• _Brief_
What you need to produce from the material below is an exact transcription of the lines from the one with "[92,112,398,126] Work simple" through the one with "[722,192,993,207] https://github.com/[USERNAME]/r_creds. ->", both included, and no other line.

• _Supplied records_
○ ○ ○ ○ ○

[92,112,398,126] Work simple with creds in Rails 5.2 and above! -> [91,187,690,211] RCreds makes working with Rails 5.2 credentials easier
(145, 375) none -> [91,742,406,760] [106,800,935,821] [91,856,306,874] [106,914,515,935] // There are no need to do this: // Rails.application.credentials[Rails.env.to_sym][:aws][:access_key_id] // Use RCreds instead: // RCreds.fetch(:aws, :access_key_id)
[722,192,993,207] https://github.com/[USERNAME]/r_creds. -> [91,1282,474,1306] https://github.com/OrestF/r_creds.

○ ○ ○ ○ ○

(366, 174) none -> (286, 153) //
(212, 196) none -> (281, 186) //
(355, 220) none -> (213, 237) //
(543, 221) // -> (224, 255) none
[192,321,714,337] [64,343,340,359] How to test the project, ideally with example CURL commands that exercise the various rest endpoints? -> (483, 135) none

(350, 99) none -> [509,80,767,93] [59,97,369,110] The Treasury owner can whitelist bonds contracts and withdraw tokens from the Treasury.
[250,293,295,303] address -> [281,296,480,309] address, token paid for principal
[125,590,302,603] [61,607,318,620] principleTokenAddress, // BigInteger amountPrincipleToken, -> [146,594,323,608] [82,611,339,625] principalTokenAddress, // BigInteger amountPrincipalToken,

○ ○ ○ ○ ○

• _Reply to the exercise_
[92,112,398,126] Work simple with creds in Rails 5.2 and above! -> [91,187,690,211] RCreds makes working with Rails 5.2 credentials easier
(145, 375) none -> [91,742,406,760] [106,800,935,821] [91,856,306,874] [106,914,515,935] // There are no need to do this: // Rails.application.credentials[Rails.env.to_sym][:aws][:access_key_id] // Use RCreds instead: // RCreds.fetch(:aws, :access_key_id)
[722,192,993,207] https://github.com/[USERNAME]/r_creds. -> [91,1282,474,1306] https://github.com/OrestF/r_creds.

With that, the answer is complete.